Denys Baptiste ‘ The Late Trane’ (Edition) 3/5

Comparisons, comparisons… I know, we shouldn’t make them. But when listening to the music of John Coltrane how can we not? No matter how we choose to describe it; Coltrane’s music ‘reinterpreted’, ‘reworked’, reenvisioned’, etc etc, it is still the music of John Coltrane. For an artist, the challenge has to be to find an original voice and character from the music that is already so familiar to the listener. To this end, “The Late Trane”, the new album from British saxophonist Denys Baptiste does succeed in the main.

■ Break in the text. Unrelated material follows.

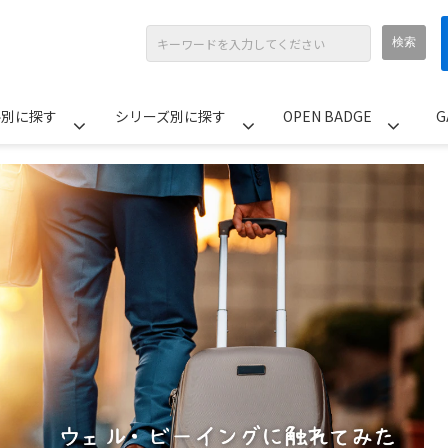
ル別に探す
シリーズ別に探す
OPEN BADGE
G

Baptiste is a commanding, enigmatic musician, and here he attempts to balance his unique artistic vision with the visceral emotions and cosmic references that encompass Coltrane’s late music.

Baptiste enjoys the company of a stellar band; Nikki Yeoh on piano and keyboards, Neil Charles on bass, Rod Youngs on drums, and with special guests Gary Crosby on bass and Steve Williamson on tenor sax. And at times, they really do fire on all cylinders, blowing up a spiritual storm. Yet at other times, I’m left a little nonplussed, wondering how all this talent appears to have got a little lost on their journey. Too many wrong turns or questionable direction? The cosmic sat-nav has a glitch; it should know where it’s going but it just doesn’t quite get there.

Eight of the ten numbers presented here are Coltrane tunes, with the remaining two, “Astral Trane” and “Neptune”, being fitting Baptiste originals. There’s a nice flow to proceedings, with Baptiste and Yeoh, two formidable musicians who I greatly admire, on occasions striking planetary gold together. But for me, these moments are a little too rare on this occasion. The exploratory style that Yeoh employs here is a little out-of-place at times, and somewhat surprisingly, Baptiste’s energy, whilst fluently rhythmic on occasion, also appears slightly disjointed. A mixed bag that leaves me wanting to like what I’m hearing more than I actually do. And whilst some tunes do work particularly well, with a fresh edge and sincerity making for a very enjoyable, almost visionary feel, there are other tunes that simply just don’t work.

If I was to take this album in its own right, without knowing anything about it, or without having heard any of the tunes before, would I have liked it more? Yes, I probably would, because the originality and wonder of the tunes themselves would sing loud to me. But as it is, I can’t ignore the fact that on this recording I’m left with a keen sense of what might have been. There is nonetheless still much to enjoy and admire. For me personally, it’ll be a big ask to find anyone who plays Coltrane quite as well as Joe Lovano does. The big man fits comfortably into the great man’s shoes.